Tangled up in blue... said...

I like your review of the book also. I was expecting to be underwhelmed by it, becoz I thought it was going to be obvious like most dystopian fiction is, but it creeps up on you, it is so delicately told. It really got under my skin, like you said, for days.

And like good dystopian fiction should, or rather like all good fiction should, it made me wonder what it really meant to be human. It was the first book by Ishiguro that I'd read, and I had only seen The Remains of the Day on the telly. But I am fascinated by his writing now. As for Murakami's books, I havent read Norwegian Wood yet and after reading Kafka on the Shore, I am not sure if I liked it or not, understood it or not.

I always enjoy your book reviews, Sherry. :)

Sherry Wasandi said...

@Riddhi: Thanks, for dropping by, and the comment.

Sure, the book is somewhat morose. But more of a "sullen-morose", as opposed to a "depressing-morose". I suppose it's the first kind that's bound to haunt all the more.

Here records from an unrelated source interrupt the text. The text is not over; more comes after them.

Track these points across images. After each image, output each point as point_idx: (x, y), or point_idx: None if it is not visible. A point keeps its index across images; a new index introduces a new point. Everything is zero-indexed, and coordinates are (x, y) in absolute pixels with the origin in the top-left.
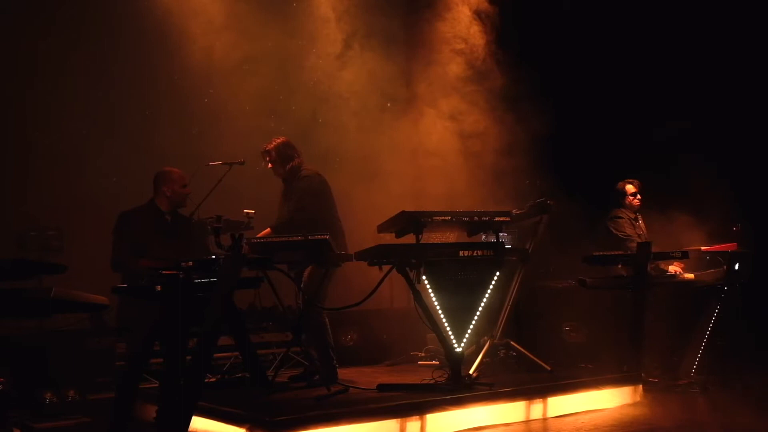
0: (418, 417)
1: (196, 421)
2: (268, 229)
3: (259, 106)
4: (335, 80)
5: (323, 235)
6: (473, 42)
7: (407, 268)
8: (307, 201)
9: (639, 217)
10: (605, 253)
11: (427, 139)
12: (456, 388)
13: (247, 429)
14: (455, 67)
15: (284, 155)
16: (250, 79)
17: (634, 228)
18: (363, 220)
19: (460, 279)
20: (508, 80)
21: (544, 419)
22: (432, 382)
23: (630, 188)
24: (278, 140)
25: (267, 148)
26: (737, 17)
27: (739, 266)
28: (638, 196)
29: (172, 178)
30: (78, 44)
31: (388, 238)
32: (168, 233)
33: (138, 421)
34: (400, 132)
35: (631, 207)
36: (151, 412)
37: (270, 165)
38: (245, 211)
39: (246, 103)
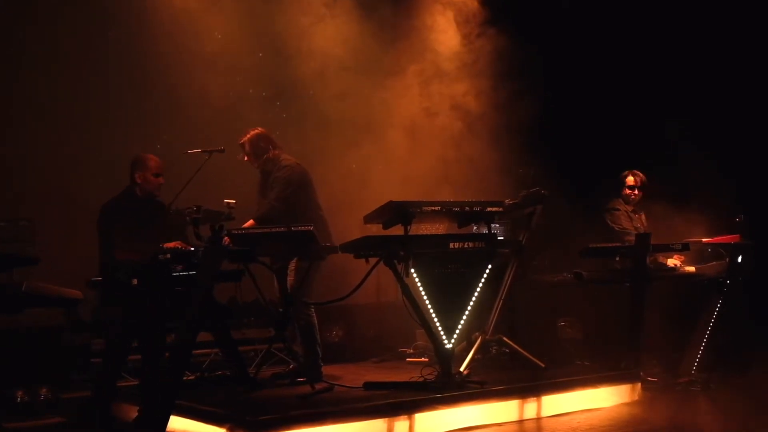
0: (406, 416)
1: (175, 421)
2: (251, 221)
3: (238, 84)
4: (315, 53)
5: (307, 226)
6: (467, 13)
7: (395, 261)
8: (290, 191)
9: (641, 210)
10: (602, 245)
11: (413, 120)
12: (446, 387)
13: (227, 429)
14: (446, 41)
15: (257, 148)
16: (226, 53)
17: (632, 221)
18: (348, 209)
19: (450, 272)
20: (503, 58)
21: (538, 419)
22: (421, 380)
23: (630, 180)
24: (252, 132)
25: (241, 141)
26: (740, 8)
27: (742, 259)
28: (636, 191)
29: (146, 165)
30: (51, 37)
31: (375, 229)
32: (147, 222)
33: (118, 421)
34: (384, 112)
35: (626, 199)
36: (131, 411)
37: (246, 158)
38: (226, 201)
39: (224, 81)
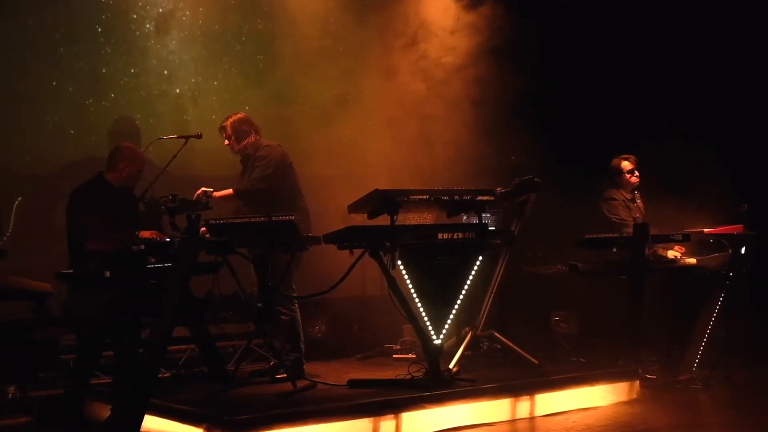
0: (392, 416)
1: (149, 420)
2: (230, 190)
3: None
4: (294, 34)
5: (288, 215)
6: None
7: (381, 252)
8: (271, 171)
9: (637, 196)
10: (599, 236)
11: (400, 103)
12: (434, 385)
13: (204, 429)
14: (437, 13)
15: (239, 131)
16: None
17: (630, 210)
18: (331, 198)
19: (439, 264)
20: (496, 36)
21: (532, 418)
22: (408, 377)
23: (626, 165)
24: (234, 116)
25: (223, 125)
26: None
27: (745, 250)
28: (636, 173)
29: (135, 159)
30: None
31: (360, 219)
32: (121, 211)
33: (90, 420)
34: (369, 95)
35: (627, 185)
36: (104, 410)
37: (226, 142)
38: (203, 189)
39: (201, 66)
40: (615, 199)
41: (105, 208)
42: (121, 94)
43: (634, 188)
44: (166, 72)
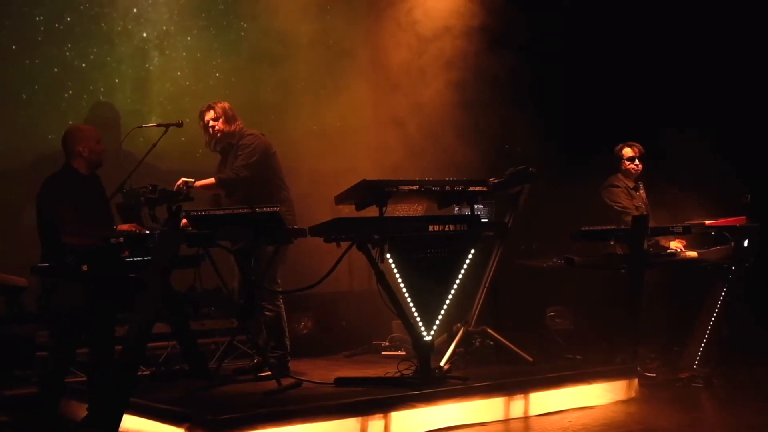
0: (381, 415)
1: (128, 420)
2: (212, 179)
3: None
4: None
5: (273, 207)
6: None
7: (369, 245)
8: (256, 159)
9: (640, 185)
10: (596, 228)
11: (390, 93)
12: (425, 383)
13: (186, 428)
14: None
15: (228, 115)
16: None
17: (632, 198)
18: (317, 189)
19: (429, 257)
20: (490, 23)
21: (526, 418)
22: (397, 375)
23: (627, 152)
24: (222, 102)
25: (210, 105)
26: None
27: (749, 243)
28: (636, 162)
29: (85, 135)
30: None
31: (347, 211)
32: (94, 202)
33: (65, 419)
34: (357, 79)
35: (628, 174)
36: (79, 409)
37: (212, 122)
38: (184, 179)
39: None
40: (617, 186)
41: (76, 200)
42: (78, 21)
43: (636, 178)
44: (135, 10)
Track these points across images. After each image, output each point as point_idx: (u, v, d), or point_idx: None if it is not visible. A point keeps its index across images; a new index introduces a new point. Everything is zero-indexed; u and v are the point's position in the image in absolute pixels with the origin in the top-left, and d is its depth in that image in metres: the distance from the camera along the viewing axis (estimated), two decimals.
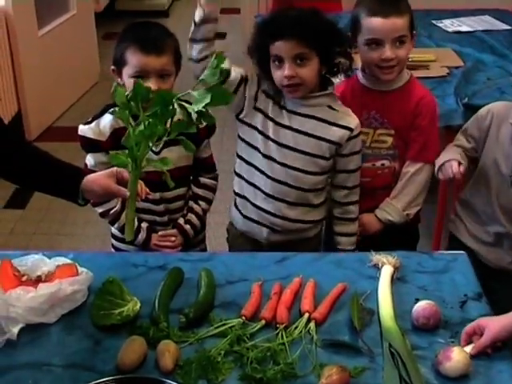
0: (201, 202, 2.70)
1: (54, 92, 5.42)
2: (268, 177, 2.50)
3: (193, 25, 2.35)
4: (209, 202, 2.73)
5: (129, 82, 2.43)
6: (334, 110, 2.48)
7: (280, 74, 2.37)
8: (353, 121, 2.49)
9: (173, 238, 2.64)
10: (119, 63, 2.49)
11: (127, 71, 2.45)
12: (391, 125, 2.66)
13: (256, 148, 2.51)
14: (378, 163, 2.72)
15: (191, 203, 2.70)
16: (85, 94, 5.94)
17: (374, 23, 2.54)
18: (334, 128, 2.46)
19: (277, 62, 2.37)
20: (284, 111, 2.46)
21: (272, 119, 2.47)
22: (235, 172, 2.61)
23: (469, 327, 1.89)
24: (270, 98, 2.48)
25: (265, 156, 2.49)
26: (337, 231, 2.65)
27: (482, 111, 2.63)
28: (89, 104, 5.66)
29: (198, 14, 2.31)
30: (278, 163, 2.48)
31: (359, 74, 2.70)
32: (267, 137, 2.47)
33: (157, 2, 8.06)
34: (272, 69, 2.40)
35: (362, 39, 2.58)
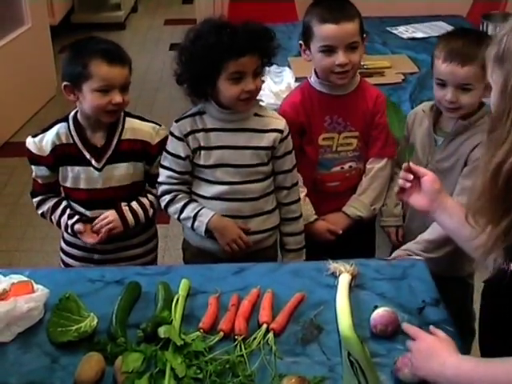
0: (149, 196, 2.61)
1: (11, 107, 5.36)
2: (218, 199, 2.48)
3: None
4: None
5: (93, 97, 2.40)
6: (261, 116, 2.49)
7: (239, 90, 2.34)
8: (281, 122, 2.51)
9: (108, 218, 2.53)
10: (79, 78, 2.40)
11: (91, 85, 2.39)
12: (355, 126, 2.69)
13: (199, 178, 2.51)
14: (346, 166, 2.75)
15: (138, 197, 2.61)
16: (42, 109, 5.88)
17: (326, 30, 2.55)
18: (266, 134, 2.47)
19: (235, 78, 2.34)
20: (211, 133, 2.44)
21: (203, 147, 2.46)
22: None
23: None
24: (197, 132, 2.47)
25: (210, 181, 2.49)
26: (283, 232, 2.66)
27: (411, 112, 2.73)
28: (46, 118, 5.56)
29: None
30: (224, 183, 2.47)
31: (312, 81, 2.72)
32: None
33: (113, 14, 8.02)
34: (226, 86, 2.35)
35: (315, 47, 2.60)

@Tangled up in blue: Rightly said. I have not read Kafka on the Shore, but I do think Norwegian Wood is definitely worth a read. It's one of the few books around that deserve every bit of the praise they get.

Also, thank you. :)

JD said...

Must give it a shot!

Antara said...

I'm not quite fond of dystopian fiction but I'll give this one a try. The review is quite lovely.